The graphical representation of three different treatments associated with weather parameters. The different colour bars represent each weather parameter (Maximum Temperatre, Minimum Temperature, Relative Humidity morning, Relative Humidity evening, Rain fall, Wind speed, Sunshine, Solar Radiation).
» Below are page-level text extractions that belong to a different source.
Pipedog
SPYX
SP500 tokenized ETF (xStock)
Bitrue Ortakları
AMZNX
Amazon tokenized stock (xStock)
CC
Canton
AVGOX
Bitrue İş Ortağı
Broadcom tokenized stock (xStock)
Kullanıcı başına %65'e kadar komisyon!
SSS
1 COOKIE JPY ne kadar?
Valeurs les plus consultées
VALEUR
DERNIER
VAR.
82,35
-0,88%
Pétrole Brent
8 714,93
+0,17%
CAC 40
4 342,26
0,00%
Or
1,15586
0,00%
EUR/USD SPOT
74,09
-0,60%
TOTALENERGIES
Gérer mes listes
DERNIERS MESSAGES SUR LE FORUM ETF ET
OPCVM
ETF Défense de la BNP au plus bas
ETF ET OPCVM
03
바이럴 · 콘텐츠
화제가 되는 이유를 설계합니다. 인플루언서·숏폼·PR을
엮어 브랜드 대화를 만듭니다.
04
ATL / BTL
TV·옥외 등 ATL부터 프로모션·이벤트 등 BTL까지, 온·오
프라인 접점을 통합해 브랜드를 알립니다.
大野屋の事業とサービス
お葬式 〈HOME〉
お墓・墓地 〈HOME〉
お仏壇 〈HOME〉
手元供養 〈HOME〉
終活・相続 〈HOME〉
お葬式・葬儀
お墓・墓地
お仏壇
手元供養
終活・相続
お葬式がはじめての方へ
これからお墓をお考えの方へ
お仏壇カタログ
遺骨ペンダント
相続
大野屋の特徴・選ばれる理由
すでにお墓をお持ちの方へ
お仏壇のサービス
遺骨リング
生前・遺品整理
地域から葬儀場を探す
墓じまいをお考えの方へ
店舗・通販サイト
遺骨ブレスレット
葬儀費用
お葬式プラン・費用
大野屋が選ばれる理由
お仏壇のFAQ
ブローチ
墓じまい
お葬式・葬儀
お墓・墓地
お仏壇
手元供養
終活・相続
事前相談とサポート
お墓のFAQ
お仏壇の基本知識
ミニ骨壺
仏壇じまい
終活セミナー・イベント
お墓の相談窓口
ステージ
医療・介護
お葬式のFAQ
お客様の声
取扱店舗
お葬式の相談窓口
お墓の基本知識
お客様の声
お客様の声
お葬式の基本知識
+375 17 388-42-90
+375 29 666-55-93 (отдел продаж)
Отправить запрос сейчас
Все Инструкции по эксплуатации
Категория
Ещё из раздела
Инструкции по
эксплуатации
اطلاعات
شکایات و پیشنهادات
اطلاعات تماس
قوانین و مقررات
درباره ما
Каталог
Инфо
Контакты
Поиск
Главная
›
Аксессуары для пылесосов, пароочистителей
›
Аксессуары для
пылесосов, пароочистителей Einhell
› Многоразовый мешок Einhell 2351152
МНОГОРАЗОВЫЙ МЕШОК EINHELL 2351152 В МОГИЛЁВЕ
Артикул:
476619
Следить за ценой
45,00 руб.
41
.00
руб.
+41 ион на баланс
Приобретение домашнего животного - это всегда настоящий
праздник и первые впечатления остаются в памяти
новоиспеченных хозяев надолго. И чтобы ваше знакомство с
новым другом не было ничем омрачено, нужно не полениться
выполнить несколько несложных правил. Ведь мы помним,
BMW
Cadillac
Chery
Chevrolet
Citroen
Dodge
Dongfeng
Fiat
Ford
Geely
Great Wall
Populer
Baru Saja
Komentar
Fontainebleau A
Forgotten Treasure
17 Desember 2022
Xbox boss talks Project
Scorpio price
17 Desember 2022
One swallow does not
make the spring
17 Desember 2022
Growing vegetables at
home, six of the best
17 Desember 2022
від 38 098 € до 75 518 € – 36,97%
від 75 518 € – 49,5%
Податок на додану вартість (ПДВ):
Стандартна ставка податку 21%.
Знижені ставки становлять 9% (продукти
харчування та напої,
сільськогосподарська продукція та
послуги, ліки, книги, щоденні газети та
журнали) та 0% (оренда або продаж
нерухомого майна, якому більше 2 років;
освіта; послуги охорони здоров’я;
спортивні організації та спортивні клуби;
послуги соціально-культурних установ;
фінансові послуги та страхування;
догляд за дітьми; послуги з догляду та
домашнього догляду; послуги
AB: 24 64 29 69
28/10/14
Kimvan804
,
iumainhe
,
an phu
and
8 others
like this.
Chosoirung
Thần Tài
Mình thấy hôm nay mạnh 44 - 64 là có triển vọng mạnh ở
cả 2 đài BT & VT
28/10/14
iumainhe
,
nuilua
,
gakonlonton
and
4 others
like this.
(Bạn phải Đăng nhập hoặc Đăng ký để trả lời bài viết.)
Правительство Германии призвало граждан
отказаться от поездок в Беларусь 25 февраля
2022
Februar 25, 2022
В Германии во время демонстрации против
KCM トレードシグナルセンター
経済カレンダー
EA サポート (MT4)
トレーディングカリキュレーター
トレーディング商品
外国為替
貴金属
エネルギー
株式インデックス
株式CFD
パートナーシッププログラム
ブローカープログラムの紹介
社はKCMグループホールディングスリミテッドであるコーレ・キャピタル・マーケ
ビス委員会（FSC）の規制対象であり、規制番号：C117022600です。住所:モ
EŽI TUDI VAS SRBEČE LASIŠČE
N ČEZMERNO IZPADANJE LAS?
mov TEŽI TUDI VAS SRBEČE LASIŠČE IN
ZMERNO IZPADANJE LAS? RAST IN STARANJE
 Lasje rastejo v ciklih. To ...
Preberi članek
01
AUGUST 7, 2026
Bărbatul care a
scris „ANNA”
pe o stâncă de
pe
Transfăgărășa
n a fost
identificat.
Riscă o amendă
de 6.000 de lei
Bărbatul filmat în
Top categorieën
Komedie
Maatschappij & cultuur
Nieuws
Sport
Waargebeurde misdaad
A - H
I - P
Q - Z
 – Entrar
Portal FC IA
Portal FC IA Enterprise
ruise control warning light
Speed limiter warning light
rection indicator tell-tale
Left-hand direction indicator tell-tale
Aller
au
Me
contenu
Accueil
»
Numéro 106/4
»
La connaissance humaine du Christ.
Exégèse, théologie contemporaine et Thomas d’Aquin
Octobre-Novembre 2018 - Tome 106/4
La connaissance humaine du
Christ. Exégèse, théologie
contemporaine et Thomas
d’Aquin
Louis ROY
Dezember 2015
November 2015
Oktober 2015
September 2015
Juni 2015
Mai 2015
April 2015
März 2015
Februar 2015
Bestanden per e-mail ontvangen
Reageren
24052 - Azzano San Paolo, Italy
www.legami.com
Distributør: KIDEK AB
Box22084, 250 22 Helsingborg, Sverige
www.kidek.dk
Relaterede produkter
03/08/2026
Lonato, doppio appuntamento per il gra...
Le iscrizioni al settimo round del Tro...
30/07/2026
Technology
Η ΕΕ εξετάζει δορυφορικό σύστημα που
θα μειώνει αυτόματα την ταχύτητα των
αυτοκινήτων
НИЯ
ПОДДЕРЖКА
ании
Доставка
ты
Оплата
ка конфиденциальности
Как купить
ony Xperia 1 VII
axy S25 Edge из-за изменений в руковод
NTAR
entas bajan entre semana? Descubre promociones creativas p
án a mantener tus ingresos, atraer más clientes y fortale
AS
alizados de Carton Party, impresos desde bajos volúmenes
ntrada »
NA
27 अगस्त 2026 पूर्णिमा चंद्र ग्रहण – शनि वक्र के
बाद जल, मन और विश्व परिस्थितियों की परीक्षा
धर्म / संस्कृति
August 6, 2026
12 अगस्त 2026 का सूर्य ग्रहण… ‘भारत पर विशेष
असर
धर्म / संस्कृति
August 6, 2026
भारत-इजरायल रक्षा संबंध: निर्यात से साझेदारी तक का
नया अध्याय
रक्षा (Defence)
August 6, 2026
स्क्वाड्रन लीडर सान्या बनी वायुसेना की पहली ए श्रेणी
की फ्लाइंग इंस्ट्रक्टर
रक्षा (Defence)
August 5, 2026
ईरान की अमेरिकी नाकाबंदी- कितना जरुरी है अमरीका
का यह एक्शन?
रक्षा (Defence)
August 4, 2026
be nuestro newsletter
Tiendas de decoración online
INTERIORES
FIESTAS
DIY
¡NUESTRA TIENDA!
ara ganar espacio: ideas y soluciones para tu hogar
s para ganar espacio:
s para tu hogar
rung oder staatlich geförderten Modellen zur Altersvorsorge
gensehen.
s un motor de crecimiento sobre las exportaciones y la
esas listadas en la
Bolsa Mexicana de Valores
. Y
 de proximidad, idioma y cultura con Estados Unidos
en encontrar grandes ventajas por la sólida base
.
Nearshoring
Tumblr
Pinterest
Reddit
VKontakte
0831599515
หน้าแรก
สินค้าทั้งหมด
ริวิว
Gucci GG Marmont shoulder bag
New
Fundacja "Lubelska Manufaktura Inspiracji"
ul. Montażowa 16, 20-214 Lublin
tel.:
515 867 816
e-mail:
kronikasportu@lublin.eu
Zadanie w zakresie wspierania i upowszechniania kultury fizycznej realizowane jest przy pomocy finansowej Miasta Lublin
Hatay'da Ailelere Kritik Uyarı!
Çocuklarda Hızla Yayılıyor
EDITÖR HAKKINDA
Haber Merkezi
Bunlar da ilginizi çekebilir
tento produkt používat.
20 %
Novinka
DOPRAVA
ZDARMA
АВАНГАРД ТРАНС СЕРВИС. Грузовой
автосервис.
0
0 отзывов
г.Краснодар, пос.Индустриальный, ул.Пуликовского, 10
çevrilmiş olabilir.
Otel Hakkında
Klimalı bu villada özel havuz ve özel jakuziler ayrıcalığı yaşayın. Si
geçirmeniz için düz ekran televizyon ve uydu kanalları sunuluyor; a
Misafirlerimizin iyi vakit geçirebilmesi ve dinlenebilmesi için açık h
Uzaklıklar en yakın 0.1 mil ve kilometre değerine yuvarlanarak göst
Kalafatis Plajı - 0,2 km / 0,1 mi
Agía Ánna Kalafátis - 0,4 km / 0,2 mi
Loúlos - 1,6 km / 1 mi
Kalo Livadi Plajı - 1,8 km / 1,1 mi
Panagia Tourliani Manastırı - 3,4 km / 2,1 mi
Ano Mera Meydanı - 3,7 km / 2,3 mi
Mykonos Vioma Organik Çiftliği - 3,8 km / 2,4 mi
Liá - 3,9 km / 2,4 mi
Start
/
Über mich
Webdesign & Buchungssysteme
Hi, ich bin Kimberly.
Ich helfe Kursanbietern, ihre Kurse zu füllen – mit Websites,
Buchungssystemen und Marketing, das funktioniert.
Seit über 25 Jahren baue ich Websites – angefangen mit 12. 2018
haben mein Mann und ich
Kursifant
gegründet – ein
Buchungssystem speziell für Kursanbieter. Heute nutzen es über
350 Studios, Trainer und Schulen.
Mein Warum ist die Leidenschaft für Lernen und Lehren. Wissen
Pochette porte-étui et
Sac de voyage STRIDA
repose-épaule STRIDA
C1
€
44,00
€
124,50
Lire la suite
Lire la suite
The line graph represents treatment 1, 2, and 3.

Figure 3

Overall flow on detection of Ustilaginoidea virens. (a) Ustilaginoidea virens culture grown on PSA media; (b) microscopic observation of U. virens spores; (c) sampling rods; (d) silicone grease coated over sampling rod; (e) the spore inocula added to rods in different dilution and DNA extracted; (f) as well as the DNA was extracted from the mycelial mat and diluted serially (100 ng, 10 ng, 1 ng, 100 pg,10 pg, 1 pg, 100 fg, 10 fg, 1 fg); (g) the samples were then subjected to PCR and LAMP assay.

Figure 4

Detection of Ustilaginoidea virens using PCR assay. (A) Agarose gel electrophoresis analysis of the PCR products, each Lane represents L:1Kb Ladder; 1-100 ng; 2-10 ng; 3-1 ng; 4-100 pg; 5-10 pg; 6-1 pg; 7-100 fg; 8-10 fg; 9-1 fg; C-NFW (Negative control). (B) Agarose gel electrophoresis analysis of the PCR products, each Lane represents L:1Kb Ladder; 1–1 × 10⁴ conidia; 2-1 × 10³ conidia; 3-1 × 10² conidia; 4-1 × 10 conidia; 5-1 conidia; C-NFW (Negative control). ng, nano gram; pg, pico gram; fg, femtogram; NFW, nuclease free water.

Figure 5

Detection of U. virens using LAMP assay. (A) Agarose gel electrophoresis analysis of the LAMP products, each Lane represents L:1Kb Ladder; 1-100 ng; 2-10 ng; 3-1 ng; 4-100 pg; 5-10 pg; 6-1 pg; 7-100 fg; 8-10 fg; 9-1 fg; C-NFW (Negative control). (B) Agarose gel electrophoresis analysis of the LAMP products, each Lane represents L:1Kb Ladder; 1-1 × 104 conidia; 2-1 × 103 conidia; 3-1 × 102 conidia; 4-1 × 10 conidia; 5-1 conidia; C-NFW (Negative control). ng, nano gram; pg, pico gram; fg, femtogram; NFW, nuclease free water.